Java APIs for searching the database, for submitting data, and for manipulating SOIF objects, such as RDs (RDM and SOIF APIs). C versions of these APIs are also available.
Search provider taglib and helper beans to write customized search JSPs.
The robot examines a set of selected URLs and searches for documents. For each found document, the robot then creates a resource description (RD) of the document using a predefined schema. The schema defines what pieces of information about the document are put in the RD. For example, the RD could contain a date, the author, the title, the URL, and an abstract about the document. These RDs can be grouped together or classified according to a given hierarchical taxonomy.
You can configure the robot through the Portal Server software administration console.
The robot has many customizeable parameters, including the following configuration parameters:
The URLs that it starts crawling from
Server access delays
Passwords
User agent string
Certificates for SSL
Proxy setup
In addition, the robot API enables you to write custom content parsers and summarizers for special URL handling requirements. You can also use the robot API to remove advertisements, generate alerts when certain pages are found, and perform specialized logging.

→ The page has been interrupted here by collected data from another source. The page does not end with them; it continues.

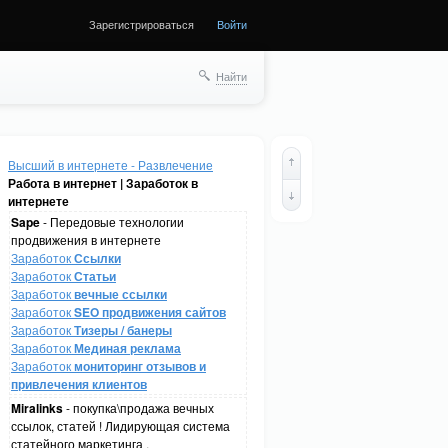
Зарегистрироваться
Войти
Найти
Высший в интернете - Развлечение
Работа в интернет | Заработок в
интернете
Sape
- Передовые технологии
продвижения в интернете
Заработок
Ссылки
Заработок
Статьи
Заработок
вечные ссылки
Заработок
SEO продвижения сайтов
Заработок
Тизеры / банеры
Заработок
Мединая реклама
Заработок
мониторинг отзывов и
привлечения клиентов
Miralinks
- покупка\продажа вечных
ссылок, статей ! Лидирующая система
статейного маркетинга .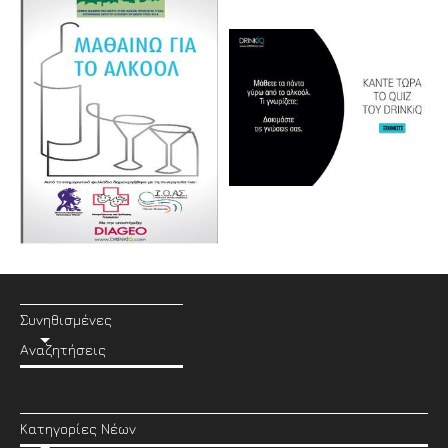
Συνηθισμένες
Αναζητήσεις
Κατηγορίες Νέων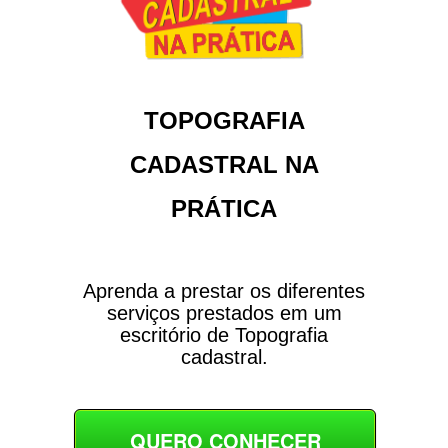
TOPOGRAFIA
CADASTRAL NA
PRÁTICA
Aprenda a prestar os diferentes
serviços prestados em um
escritório de Topografia
cadastral.
QUERO CONHECER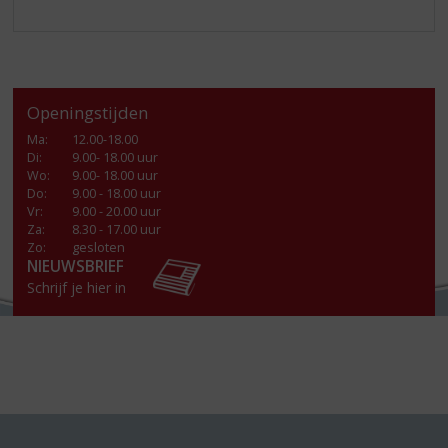
Openingstijden
Ma
:
12.00-18.00
Di
:
9.00- 18.00 uur
Wo
:
9.00- 18.00 uur
Do
:
9.00 - 18.00 uur
Vr
:
9.00 - 20.00 uur
Za
:
8.30 - 17.00 uur
Zo:
gesloten
NIEUWSBRIEF
Schrijf je hier in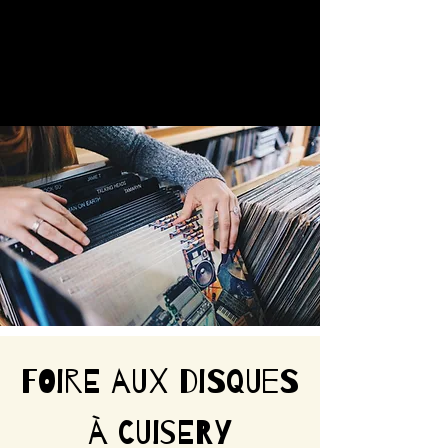
FOIRE AUX DISQUES
à CUISERY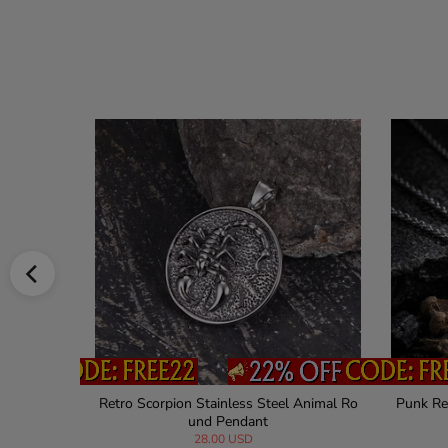
Pendant
Punk Snake Stainless Steel Choker Clavicl
Forest 
e Necklace
22.00 USD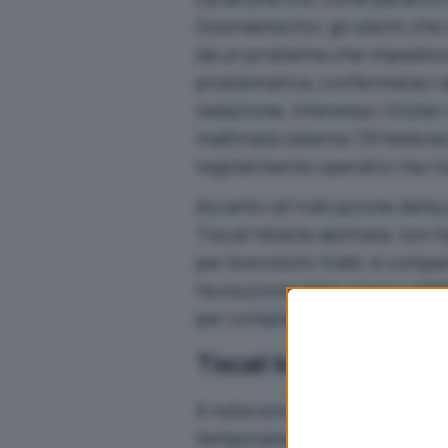
Downdetector
, gli utenti ch
da un problema che impedisce 
problematica, confermataci da 
redazione, interessa i titolar
mattinata odierna (19 febbraio
regolarmente operativi ma ri
Accanto all’indicazione della
Tiscali Mobile abilitata, non f
per brevissimi tratti, è comp
l’evoluzione dello storico GP
per compiere qualunque gene
Tiscali Mobile down da 
A nulla sono valsi, al momento, 
temporaneamente il modulo da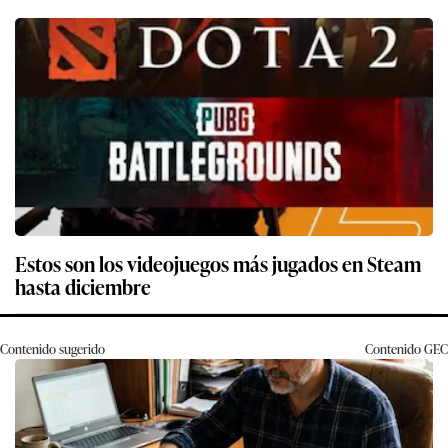
Estos son los videojuegos más jugados en Steam
hasta diciembre
Contenido sugerido
Contenido
GEC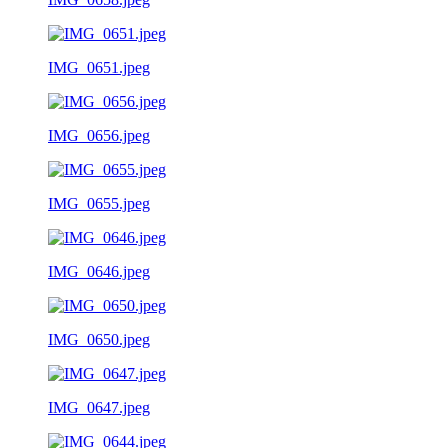
IMG_0651.jpeg
IMG_0656.jpeg
IMG_0655.jpeg
IMG_0646.jpeg
IMG_0650.jpeg
IMG_0647.jpeg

The Search database consists of Summary Object Interchange Format (SOIF) objects. The search API creates, reads, modifies, and writes the Search database entries. Assisting APIs create buffers, set and get attribute value pairs (used to define content and metadata for the objects in the database), handle exceptions, create a SOIF output stream, and read a SOIF input stream.
Normally, the Search database can be accessed by using the SOIF API, but the database can also be accessed through command-line utilities. You can also add RDs that you create, or import RDs from another database.
An RD is a description of some object to include into the system. SOIF is the format used to represent RDs.